━━━━━ Data for analysis
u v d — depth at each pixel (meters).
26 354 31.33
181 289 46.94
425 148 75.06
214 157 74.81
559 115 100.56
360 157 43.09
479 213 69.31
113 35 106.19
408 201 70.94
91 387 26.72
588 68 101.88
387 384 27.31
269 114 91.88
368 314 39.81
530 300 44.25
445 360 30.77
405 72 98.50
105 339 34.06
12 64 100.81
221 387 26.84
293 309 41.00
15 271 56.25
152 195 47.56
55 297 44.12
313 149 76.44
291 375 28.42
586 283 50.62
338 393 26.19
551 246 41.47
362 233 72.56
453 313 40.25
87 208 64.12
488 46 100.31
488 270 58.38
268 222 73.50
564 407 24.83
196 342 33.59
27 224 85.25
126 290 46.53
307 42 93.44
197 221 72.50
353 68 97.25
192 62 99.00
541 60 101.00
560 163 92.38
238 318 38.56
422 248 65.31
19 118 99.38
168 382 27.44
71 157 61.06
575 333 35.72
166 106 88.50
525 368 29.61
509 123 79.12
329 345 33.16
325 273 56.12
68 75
━━━━━━━━━━
The data must be given again in full. Keep every line identical.

u v d — depth at each pixel (meters).
26 354 31.33
181 289 46.94
425 148 75.06
214 157 74.81
559 115 100.56
360 157 43.09
479 213 69.31
113 35 106.19
408 201 70.94
91 387 26.72
588 68 101.88
387 384 27.31
269 114 91.88
368 314 39.81
530 300 44.25
445 360 30.77
405 72 98.50
105 339 34.06
12 64 100.81
221 387 26.84
293 309 41.00
15 271 56.25
152 195 47.56
55 297 44.12
313 149 76.44
291 375 28.42
586 283 50.62
338 393 26.19
551 246 41.47
362 233 72.56
453 313 40.25
87 208 64.12
488 46 100.31
488 270 58.38
268 222 73.50
564 407 24.83
196 342 33.59
27 224 85.25
126 290 46.53
307 42 93.44
197 221 72.50
353 68 97.25
192 62 99.00
541 60 101.00
560 163 92.38
238 318 38.56
422 248 65.31
19 118 99.38
168 382 27.44
71 157 61.06
575 333 35.72
166 106 88.50
525 368 29.61
509 123 79.12
329 345 33.16
325 273 56.12
68 75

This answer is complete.